"Collecting the New" is the first book on the questions and
challenges that museums face in acquiring and preserving
contemporary art. Because such art has not yet withstood the test
of time, it defies the traditional understanding of the art museum
as an institution that collects and displays works of
long-established aesthetic and historical value. By acquiring such
art, museums gamble on the future. In addition, new technologies
and alternative conceptions of the artwork have created special
problems of conservation, while social, political, and aesthetic
changes have generated new categories of works to be collected.
Following Bruce Altshuler's introduction on the European and
American history of museum collecting of art by living artists, the
book comprises newly commissioned essays by twelve distinguished
curators representing a wide range of museums. First considered are
general issues including the acquisition process, and collecting by
universal survey museums and museums that focus on modern and
contemporary art.
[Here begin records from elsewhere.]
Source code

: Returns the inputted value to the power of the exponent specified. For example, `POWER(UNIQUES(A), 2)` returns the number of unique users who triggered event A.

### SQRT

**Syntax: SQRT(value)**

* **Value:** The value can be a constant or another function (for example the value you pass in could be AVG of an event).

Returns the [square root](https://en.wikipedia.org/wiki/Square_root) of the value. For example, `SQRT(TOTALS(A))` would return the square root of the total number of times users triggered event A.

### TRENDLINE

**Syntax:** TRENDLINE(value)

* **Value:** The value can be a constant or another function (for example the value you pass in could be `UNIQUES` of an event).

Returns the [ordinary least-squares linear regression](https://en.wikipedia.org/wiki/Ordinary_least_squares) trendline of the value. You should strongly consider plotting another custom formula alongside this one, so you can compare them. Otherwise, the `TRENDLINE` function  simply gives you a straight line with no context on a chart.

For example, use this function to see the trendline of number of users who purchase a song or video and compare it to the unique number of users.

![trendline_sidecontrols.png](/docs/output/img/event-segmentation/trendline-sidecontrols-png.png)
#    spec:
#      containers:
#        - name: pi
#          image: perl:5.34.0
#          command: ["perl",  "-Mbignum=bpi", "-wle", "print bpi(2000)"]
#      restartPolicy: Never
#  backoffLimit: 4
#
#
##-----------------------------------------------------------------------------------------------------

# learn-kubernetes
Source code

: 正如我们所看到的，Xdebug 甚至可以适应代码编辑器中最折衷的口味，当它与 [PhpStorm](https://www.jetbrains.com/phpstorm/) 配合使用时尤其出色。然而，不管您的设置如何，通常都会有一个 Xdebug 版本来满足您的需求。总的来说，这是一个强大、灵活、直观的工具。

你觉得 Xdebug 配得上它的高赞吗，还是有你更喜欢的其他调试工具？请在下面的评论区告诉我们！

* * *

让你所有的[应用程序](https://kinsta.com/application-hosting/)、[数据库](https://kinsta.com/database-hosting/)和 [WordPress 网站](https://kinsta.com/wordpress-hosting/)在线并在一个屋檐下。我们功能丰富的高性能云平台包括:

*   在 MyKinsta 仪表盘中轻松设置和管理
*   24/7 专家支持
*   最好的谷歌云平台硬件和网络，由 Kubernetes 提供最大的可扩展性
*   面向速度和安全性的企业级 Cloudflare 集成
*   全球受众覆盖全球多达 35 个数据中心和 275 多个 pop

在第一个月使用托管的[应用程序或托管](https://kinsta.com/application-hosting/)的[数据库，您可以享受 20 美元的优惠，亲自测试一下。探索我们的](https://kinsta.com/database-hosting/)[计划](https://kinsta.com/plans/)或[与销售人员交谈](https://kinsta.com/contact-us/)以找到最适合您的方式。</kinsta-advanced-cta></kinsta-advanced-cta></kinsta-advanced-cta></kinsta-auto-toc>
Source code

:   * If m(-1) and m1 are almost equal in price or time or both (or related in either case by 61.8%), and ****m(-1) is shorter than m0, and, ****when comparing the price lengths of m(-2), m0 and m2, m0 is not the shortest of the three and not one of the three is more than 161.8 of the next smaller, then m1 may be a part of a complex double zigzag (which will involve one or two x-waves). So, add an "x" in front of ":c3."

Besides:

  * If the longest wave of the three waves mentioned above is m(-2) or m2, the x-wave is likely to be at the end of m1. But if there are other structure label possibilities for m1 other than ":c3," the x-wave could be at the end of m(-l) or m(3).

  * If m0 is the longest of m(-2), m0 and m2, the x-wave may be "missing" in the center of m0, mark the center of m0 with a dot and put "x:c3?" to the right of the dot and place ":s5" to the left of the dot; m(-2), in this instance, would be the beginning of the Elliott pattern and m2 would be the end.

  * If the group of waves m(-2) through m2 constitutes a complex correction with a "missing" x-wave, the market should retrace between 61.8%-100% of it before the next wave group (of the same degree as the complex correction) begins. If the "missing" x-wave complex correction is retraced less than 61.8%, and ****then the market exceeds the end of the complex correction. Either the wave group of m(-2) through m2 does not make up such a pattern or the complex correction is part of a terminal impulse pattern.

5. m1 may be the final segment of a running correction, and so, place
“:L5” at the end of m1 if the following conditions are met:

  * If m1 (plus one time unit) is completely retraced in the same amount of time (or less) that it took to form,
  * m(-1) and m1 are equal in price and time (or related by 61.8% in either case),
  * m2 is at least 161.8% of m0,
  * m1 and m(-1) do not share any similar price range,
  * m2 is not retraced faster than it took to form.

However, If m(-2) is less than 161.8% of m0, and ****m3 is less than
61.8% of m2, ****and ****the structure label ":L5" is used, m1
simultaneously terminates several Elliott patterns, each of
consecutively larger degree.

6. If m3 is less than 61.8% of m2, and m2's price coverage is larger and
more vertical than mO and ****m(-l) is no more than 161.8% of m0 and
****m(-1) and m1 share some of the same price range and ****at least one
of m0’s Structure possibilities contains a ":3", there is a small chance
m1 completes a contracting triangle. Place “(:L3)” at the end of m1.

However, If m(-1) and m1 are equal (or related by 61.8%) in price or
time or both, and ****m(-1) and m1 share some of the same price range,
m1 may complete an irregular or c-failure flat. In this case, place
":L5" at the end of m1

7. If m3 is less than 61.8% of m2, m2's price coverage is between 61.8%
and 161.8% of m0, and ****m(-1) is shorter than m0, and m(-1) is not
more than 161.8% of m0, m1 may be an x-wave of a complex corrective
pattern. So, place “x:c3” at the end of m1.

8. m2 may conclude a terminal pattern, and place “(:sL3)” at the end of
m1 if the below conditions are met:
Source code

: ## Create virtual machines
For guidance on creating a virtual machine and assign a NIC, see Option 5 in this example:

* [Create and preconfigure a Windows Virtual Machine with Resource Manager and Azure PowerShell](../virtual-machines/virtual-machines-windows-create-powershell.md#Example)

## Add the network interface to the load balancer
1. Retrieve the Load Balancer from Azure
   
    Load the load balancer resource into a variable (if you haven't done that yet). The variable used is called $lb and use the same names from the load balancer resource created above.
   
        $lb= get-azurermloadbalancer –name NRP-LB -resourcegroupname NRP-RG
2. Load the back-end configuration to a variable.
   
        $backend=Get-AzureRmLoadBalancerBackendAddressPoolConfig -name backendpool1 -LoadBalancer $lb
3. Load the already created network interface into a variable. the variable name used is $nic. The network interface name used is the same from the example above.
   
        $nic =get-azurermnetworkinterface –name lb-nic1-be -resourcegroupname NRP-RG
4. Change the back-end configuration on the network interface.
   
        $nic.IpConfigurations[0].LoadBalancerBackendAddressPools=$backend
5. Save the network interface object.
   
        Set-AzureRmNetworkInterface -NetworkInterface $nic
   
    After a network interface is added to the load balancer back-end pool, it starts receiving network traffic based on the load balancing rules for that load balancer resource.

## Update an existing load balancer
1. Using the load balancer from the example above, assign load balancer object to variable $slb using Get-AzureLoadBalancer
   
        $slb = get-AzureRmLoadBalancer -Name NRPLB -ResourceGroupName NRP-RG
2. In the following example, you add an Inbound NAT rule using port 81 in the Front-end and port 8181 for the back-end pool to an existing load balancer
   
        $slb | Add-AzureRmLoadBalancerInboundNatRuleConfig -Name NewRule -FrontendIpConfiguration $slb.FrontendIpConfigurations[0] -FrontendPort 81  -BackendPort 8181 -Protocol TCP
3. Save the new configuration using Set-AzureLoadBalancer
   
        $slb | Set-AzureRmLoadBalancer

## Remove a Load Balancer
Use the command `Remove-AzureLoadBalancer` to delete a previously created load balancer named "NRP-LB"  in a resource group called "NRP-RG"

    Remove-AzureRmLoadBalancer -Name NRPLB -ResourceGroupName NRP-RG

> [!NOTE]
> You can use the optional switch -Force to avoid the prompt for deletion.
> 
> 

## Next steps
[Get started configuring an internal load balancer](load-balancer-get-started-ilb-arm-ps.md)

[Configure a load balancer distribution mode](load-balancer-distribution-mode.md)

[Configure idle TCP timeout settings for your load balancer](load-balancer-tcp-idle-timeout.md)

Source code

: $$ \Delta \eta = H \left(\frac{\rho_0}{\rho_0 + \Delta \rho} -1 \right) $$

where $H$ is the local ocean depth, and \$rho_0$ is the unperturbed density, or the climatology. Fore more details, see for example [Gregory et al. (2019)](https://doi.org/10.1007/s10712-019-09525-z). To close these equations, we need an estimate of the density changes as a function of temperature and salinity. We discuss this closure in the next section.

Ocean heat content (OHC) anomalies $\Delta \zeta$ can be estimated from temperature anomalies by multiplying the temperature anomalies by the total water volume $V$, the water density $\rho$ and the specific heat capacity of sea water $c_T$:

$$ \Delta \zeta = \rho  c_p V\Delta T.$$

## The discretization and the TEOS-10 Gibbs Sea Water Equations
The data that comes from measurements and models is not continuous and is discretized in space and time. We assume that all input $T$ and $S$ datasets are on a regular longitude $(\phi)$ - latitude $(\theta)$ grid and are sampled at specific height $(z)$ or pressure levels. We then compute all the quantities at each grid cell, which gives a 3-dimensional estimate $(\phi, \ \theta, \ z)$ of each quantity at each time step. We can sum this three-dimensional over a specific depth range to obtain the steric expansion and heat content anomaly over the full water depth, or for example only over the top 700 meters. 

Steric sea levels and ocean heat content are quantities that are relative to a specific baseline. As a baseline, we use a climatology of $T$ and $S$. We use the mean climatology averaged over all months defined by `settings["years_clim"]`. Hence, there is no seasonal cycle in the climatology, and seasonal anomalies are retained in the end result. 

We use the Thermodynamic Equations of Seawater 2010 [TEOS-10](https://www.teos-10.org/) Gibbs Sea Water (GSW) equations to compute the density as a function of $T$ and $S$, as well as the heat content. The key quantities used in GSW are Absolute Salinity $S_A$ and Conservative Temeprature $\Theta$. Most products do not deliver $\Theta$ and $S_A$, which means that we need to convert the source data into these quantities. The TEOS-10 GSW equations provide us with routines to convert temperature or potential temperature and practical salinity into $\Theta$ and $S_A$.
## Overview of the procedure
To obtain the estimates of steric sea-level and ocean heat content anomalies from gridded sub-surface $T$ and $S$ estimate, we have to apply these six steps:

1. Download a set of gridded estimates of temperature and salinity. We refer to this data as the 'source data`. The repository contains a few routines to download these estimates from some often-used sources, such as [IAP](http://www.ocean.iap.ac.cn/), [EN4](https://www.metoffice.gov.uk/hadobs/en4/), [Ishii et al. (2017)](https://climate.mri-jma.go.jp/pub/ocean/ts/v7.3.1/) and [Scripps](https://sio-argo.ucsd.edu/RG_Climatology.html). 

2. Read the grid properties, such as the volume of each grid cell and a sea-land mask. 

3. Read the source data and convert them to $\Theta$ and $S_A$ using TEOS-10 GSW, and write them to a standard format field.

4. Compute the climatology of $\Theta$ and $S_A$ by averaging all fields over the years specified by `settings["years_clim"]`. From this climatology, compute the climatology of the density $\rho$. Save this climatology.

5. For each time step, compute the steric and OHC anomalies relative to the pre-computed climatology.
Following are groups of essays that address
collecting in particular media, including prints and drawings, new
(digital) media, and film and video; and national- and
ethnic-specific collecting (contemporary art from Asia, Africa, and
Latin America, and African-American art). The closing essay
examines the conservation problems created by contemporary
works--for example, what is to be done when deterioration is the
artist's intent?
The contributors are Christophe Cherix, Vishakha N. Desai,
Steve Dietz, Howard N. Fox, Chrissie Iles and Henriette Huldisch,
Pamela McClusky, Gabriel Perez-Barreiro, Lowery Stokes Sims, Robert
Storr, Jeffrey Weiss, and Glenn Wharton."